━━━ Data for this exercise

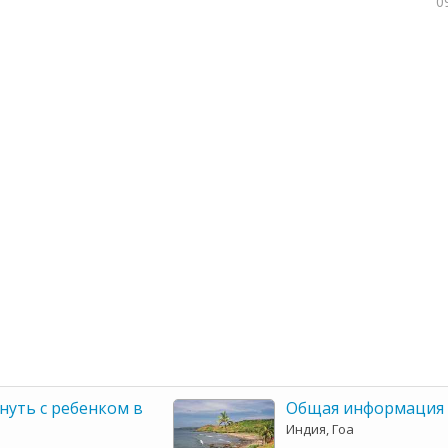
0
нуть с ребенком в
Общая информация 
Индия, Гоа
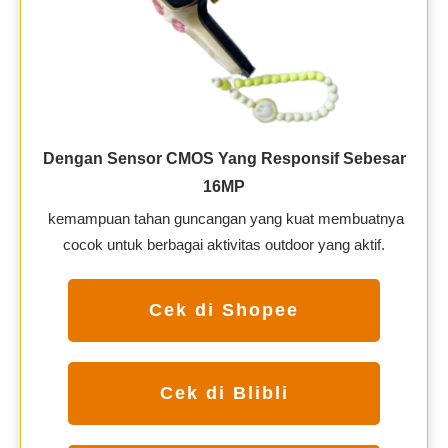
Dengan Sensor CMOS Yang Responsif Sebesar
16MP
kemampuan tahan guncangan yang kuat membuatnya
cocok untuk berbagai aktivitas outdoor yang aktif.
Cek di Shopee
Cek di Blibli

━━━━━━

Copy out exactly the lines running from the line with "kemampuan tahan guncangan" to the end of the records, inclusive.

-- Answer to the problem --
kemampuan tahan guncangan yang kuat membuatnya
cocok untuk berbagai aktivitas outdoor yang aktif.
Cek di Shopee
Cek di Blibli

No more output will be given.